III. Example (ibm01)

The above figure is plotted by the utility tool. The fixed cells are drawn in yellow color; the
terminals (pads) are the tiny rectangles lying just right next to the placement region; the movable
cells are in blue colors.
The following are the statistics and scaled HPWL reported by the utility tool:
Circuit Statistics

circuit name = ibm01


# pad = 246
# cell = 12506
# net = 14111
# row = 144
chip width = 2295
chip height = 2304
chip area = 5.28768e+06
cell height = 16
tot cell area = 4.23141e+06
% of WS = 19.9761
min cell deg = 1
max cell deg = 39
min net size = 2
max net size = 42
# macros = 246
# fixed cells = 246
HPWL of the read in placement = 2.21016e+06

Density congestion profile :


Target bin density ratio = 0.7
lx = 0, ly = 0, rx = 2295, ry = 2304
bin width = 160, bin height = 160
# rows = 15, # of cols = 15
# of bins = 225
# of overflow bins = 68
Total movable area = 1879456
Total fixed density = 2181888
Total bin capacity = 5287680
Total amount of overflow = 303647.3
Scaled bin overflow = 52.387847
HPWL = 2210156.3
Scaled HPWL = 3368009.6

IV. Requirements

1. You need to complete the project by yourself.

2. You need to email me a one-page proposal by Feb. 20th describing an outline of your approach.
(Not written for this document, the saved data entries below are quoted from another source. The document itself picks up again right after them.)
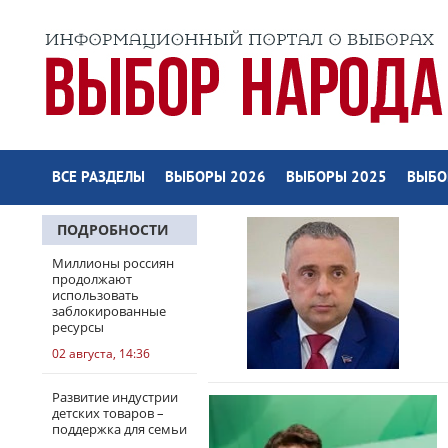
ВСЕ РАЗДЕЛЫ
ВЫБОРЫ 2026
ВЫБОРЫ 2025
ВЫБО
ПОДРОБНОСТИ
Миллионы россиян
продолжают
использовать
заблокированные
ресурсы
02 августа, 14:36
Развитие индустрии
детских товаров –
поддержка для семьи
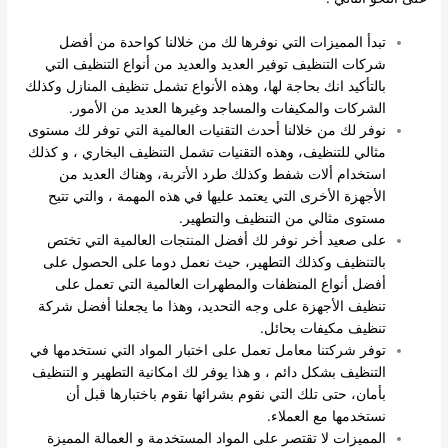
تبدأ المميزات التي نوفرها لك من خلالنا كواحدة من أفضل
شركات التنظيف توفير العديد والعديد من أنواع التنظيف التي
بالتأكيد انك بحاجة لها، وهذه الأنواع تشمل تنظيف المنازل وكذلك
الشركات والمكيفات والمساجد وغيرها العديد من الأمور.
نوفر لك من خلالنا أحدث التقنيات العالمية التي توفر لك مستوى
مثالي للتنظيف، وهذه التقنيات تشمل التنظيف البخاري ، و كذلك
استخدام ألات شفط وكذلك طرد الأتربة، وهناك العديد من
الأجهزة الأخرى التي يعتمد عليها في هذه المهمة ، والتي تتيح
مستوى مثالي من التنظيف والتطهير.
على صعيد أخر نوفر لك أفضل المنتجات العالمية التي تختص
بالتنظيف وكذلك التطهير، حيث نعمل دوما على الحصول على
أفضل أنواع المنظفات والمطهرات العالمية التي تعمل على
تنظيف الأجهزة على وجه التحديد، وهذا ما يجعلنا أفضل شركة
تنظيف مكيفات بحائل.
توفر شركتنا معامل تعمل على اختبار المواد التي نستخدمها في
التنظيف بشكل دائم ، و هذا يوفر لك امكانية التطهير و التنظيف
بأمان، حتى تلك التي نقوم بشرائها نقوم باختبارها قبل أن
نستخدمها مع العملاء.
المميزات لا تقتصر على المواد المستخدمة و العمالة المميزة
3. You need to turn in a class project report by Friday, March 17, 5pm PST. A typical report has 8-
10 pages, including:
• A brief summary of related work on this topic,
• Detailed description of your approach,
• Justification of your approach,
• A table of about test circuits, including the numbers of cells, nets, and pins for each test
circuit,
• A table summarizing your solutions, including scaled HPWL, QoR and runtime for each
solution and machine configuration.
• Some implementation details, such as the computer and compiler used for implementation
and experiment.
Please use figures and tables effectively to improve the quality of your presentation.
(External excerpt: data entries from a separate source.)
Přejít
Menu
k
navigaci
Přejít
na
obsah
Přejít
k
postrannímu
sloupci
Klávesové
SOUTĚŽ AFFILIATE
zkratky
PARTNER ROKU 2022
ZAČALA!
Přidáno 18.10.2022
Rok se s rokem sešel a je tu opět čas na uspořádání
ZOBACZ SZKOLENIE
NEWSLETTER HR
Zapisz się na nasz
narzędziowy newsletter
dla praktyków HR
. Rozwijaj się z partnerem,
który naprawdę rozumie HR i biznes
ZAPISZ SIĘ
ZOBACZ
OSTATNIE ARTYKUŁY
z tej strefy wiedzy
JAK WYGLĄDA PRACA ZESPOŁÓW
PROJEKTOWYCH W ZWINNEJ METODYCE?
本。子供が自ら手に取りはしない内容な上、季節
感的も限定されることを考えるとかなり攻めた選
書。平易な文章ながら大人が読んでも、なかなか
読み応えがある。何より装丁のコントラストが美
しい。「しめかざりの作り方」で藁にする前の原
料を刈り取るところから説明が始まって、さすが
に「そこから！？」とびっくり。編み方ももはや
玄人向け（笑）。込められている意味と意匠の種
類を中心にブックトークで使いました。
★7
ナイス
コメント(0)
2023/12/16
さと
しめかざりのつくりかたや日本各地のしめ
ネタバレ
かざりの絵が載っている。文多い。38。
4. You need to inform me and Kenton Sze <nksze@cs.ucla.edu> (via e.mail) where your program
(executable and source codes) and output files are located on the departmental servers, so that
Kenton and I can verify your results if necessary. Please make sure that I have the proper access
right to these data for 3 weeks from the date you turn in the report.
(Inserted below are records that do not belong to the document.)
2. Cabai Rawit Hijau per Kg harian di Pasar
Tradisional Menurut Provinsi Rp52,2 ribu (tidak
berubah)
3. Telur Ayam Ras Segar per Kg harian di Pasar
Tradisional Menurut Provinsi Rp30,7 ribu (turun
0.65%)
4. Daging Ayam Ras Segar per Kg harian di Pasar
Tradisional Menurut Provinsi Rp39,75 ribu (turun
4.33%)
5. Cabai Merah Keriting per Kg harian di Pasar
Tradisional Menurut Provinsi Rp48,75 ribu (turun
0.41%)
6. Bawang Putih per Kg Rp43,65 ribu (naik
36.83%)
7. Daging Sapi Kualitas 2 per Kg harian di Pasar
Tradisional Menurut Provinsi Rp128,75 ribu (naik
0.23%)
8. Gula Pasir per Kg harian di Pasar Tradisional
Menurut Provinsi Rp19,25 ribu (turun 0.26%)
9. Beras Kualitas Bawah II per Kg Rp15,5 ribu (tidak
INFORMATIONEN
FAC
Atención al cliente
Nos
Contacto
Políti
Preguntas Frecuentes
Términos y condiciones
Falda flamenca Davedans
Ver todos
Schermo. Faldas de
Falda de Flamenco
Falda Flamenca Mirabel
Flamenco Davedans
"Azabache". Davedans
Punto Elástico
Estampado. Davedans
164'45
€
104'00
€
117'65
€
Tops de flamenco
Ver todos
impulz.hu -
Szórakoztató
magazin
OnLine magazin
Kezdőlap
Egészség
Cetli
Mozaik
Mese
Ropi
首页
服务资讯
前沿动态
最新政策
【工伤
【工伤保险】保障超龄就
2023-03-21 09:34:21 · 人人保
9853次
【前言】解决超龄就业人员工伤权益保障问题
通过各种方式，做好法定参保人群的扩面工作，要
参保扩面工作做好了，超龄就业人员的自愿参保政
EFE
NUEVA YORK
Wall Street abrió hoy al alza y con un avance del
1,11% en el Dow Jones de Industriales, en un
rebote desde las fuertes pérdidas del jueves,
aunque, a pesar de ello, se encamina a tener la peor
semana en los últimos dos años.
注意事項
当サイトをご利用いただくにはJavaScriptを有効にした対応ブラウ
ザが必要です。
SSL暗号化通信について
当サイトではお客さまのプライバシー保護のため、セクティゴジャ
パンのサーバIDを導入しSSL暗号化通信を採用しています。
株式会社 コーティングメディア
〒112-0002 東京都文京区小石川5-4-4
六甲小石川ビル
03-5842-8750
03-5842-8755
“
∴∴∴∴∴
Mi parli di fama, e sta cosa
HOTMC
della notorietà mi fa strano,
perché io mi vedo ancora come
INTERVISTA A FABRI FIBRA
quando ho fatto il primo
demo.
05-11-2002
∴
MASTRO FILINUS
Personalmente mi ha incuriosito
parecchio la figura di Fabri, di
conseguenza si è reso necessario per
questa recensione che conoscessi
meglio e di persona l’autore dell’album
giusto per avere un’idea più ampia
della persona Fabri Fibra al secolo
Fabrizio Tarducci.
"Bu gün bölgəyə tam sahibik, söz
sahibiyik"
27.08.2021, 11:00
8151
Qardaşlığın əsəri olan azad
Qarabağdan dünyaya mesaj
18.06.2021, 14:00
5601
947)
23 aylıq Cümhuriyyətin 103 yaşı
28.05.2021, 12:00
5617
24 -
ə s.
5. Each person will give a 20-min presentation of their work on Monday, March 20th, 8-11am PST.
V. Grading

The grading includes two parts:

Basic: You'll receive 75% credit if your program works correctly for all test cases, and produces
reasonably optimized solutions (QoR <= 1.5).

Competitive: The remaining 25% credit will be assigned based on how good your solution
compared to others.

VI. References

[1]. K. Doll, F. Johannes, K. Antreich, “Iterative placement improvement by network flow


methods,” IEEE Transactions on Computer-Aided Design of Integrated Circuits & Systems,
vol.13, no.10, Oct. 1994, pp. 1189-1200.
[2]. J. Vygen, “Algorithms for detailed placement of standard cells,” Proc. Design, Automation and
Test in Europe, pp.321-324.
[3]. A. Kahng, P. Tucker, A. Zelikovsky, “Optimization of linear placements for wirelength
minimization with free sites,” Proc. of the ASP-DAC '99 Asia and South Pacific Design
Automation Conference, pp. 241-244.
[4]. H. Sung-Woo, J. Lillis, “Mongrel: hybrid techniques for standard cell placement,” Proc. of
IEEE/ACM International Conference on Computer Aided Design. pp. 165-170.
[5]. Bookshelf file format description:
http://vlsicad.ucsd.edu/GSRC/bookshelf/Slots/Placement/plFormats.html
[6]. Bo-Kyung Choi, Huaiyu Xu, Maogang Wang, Majid Sarrafzadeh: Flow-Based Cell Moving
Algorithm for Desired Cell Distribution. ICCD 2003.
[7]. U. Brenner and A. Rohe. An Effective Congestion Driven Placement Framework. In Proc. Int.
Symp. on Physical Design, pages 6–11, 2002.
[8]. C. Li, M. Xie, C.K. Koh, J. Cong, and P. Madden," Routability-Driven Placement and White
Space Allocation," Proceedings of the International Conference on Computer-Aided Design,
November 2004, pp. 394-401.
[9]. T.Chan, J. Cong, and K. Sze " Multilevel Generalized Force-directed Method for Circuit
Placement, " Proceedings of the International Symposium on Physical Design, San
Francisco, CA, April 2005, pp. 185-192.